Considerable progress has been made in the field of microfluidics to enable the development of complex systems for modelling human skin. Multicellular culture systems incorporating fibroblasts or keratinocytes, vascular endothelial cells, and immune cells, as well as 3D culture systems, have been described. However, to date all models have lacked one or more of these features. In this thesis, a human skin wound-on-chip cell culture model was constructed successfully to simulate inflammation during the wound healing process. Inflammation was induced via TNF-α or by adding M1 and M2 macrophages as an immune cell to the system. The current wound-on-chip model facilitates the culturing of different cells types that play essential roles in wound healing to mimic the natural wound microenvironment.
First, the microfluidic platform including dermal fibroblasts and endothelial cells was used to study the interaction of these cell types during the wound healing. Dermal fibroblasts and HUVECs were used as predominant cells in skin dermal tissue and Matrigel was used to mimic extracellular matrix (ECM). Co-culturing of HUVECs and dermal fibroblasts was led to the formation of vascular structure inside the Matrigel. The inflammation in this model was induced by treating the fibroblast layer with a TNF-α solution. The proposed model successfully simulated skin inflammation. TNF-α induce inflammation was investigated by analysing the pro-inflammatory cytokines level (IL-12p70, TNF, IL-10, IL-6, IL-1β and IL-8).
Moreover, the model demonstrated the prevention of inflammation by application of a drug. The data of endothelial cell-cell junction staining with VE-Cadherin shows the difference in vascular structure formation in the presence of TNF-α and treatment with Dexamethasone. The endothelial cell-cell junctions were re-constructed by the application of Dexamethasone to the TNF-α treated model. The expression of pro-inflammatory cytokines and chemokine was dramatically decreased, indicating the recovery of skin inflammation.

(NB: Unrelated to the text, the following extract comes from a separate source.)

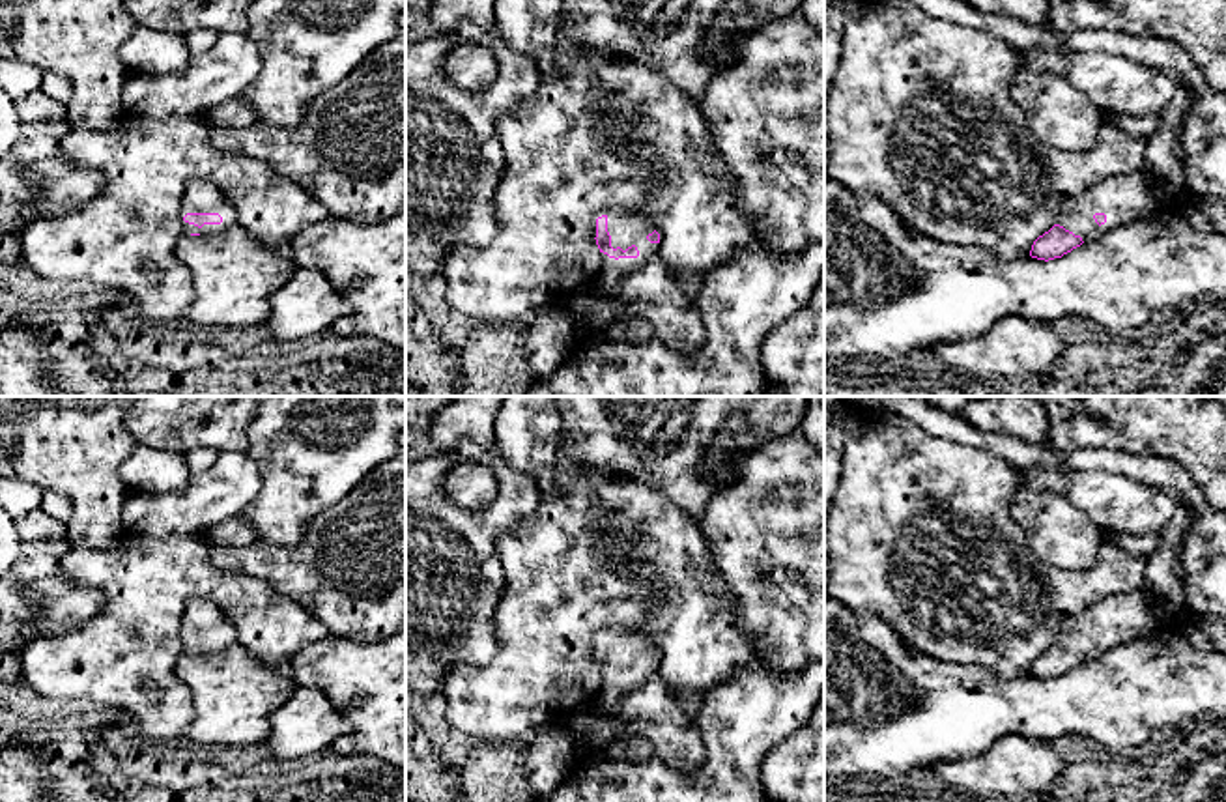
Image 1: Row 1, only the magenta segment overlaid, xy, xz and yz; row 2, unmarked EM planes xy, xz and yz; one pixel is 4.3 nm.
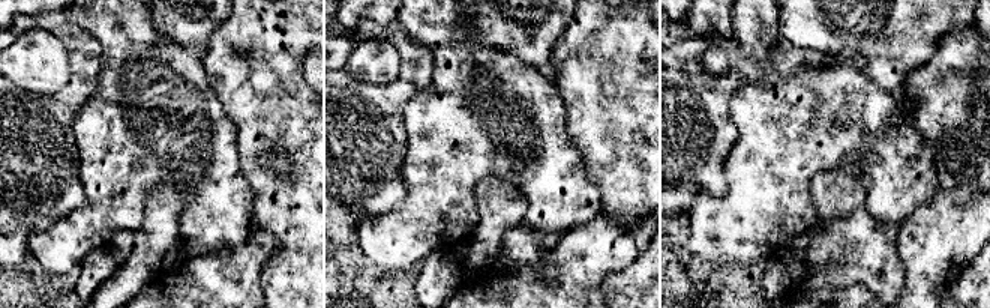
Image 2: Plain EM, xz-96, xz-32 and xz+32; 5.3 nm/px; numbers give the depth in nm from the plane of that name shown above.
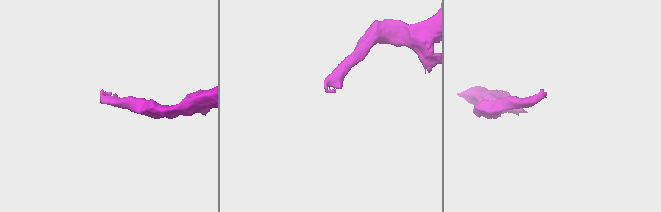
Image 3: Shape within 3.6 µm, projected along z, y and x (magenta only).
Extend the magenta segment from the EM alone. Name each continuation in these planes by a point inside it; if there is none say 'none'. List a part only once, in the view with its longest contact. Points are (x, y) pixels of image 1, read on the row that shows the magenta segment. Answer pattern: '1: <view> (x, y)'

Another feature of proposed in vitro wound-on-chip model is that it is possible to culture the immune cells in the system; To study the immune responses and cellular interactions between HUVECs, dermal fibroblasts and macrophages as it happened during the wound healing in the human body. HUVECs formed a vascular structure in 3D channels whereas fibroblasts and macrophages established a largely 2D monolayer. Simulating inflammatory condition in the presence of macrophages was confirmed by measuring the expression level of pro-inflammatory cytokines. The current wound-on-chip model shows the formation of the vascular structure by HUVECs through the Matrigel as an ECM. Presence of M1 macrophages as an inflammatory type was led to having less vascularization. Whereas, M2 macrophages as an anti-inflammatory type helped the HUVECs to form a mature vascular structure.
The anti-inflammatory effect of Dexamethasone was studied as a proof-of-concept. To conclude, the findings suggest that this microfluidic wound-on-chip model co-culturing dermal fibroblasts, endothelial cells and macrophages can mimic the wound microenvironment as well as the physiology of the human skin. This model has broad implications for modelling human disease as well as for screening of novel pharmacological agents (such as anti-inflammatory drugs) for future pre-clinical assessment.
In the end, the wound-on-chip model was used to study the anti-inflammatory effect of Centella erecta (C.E.) and Propolis to validate the model as a successful tool for drug screening. As per previous experiments, the inflammation was modelled by adding TNF-α to the wound-on-chip device and also, by incorporating immune cells (M1 and M2 macrophages). After establishing the inflammation model on-chip, to simulate the anti-inflammation process, C.E. and Propolis extracts were applied to the fibroblasts layers. The expression level of pro-inflammatory cytokines, as well as the role of these natural products on endothelial cell-cell junctions, were studied. The data suggest that this in vitro skin wound-on-chip model could potentially be a powerful tool in pre-clinical assessments for pharmaceutical industries.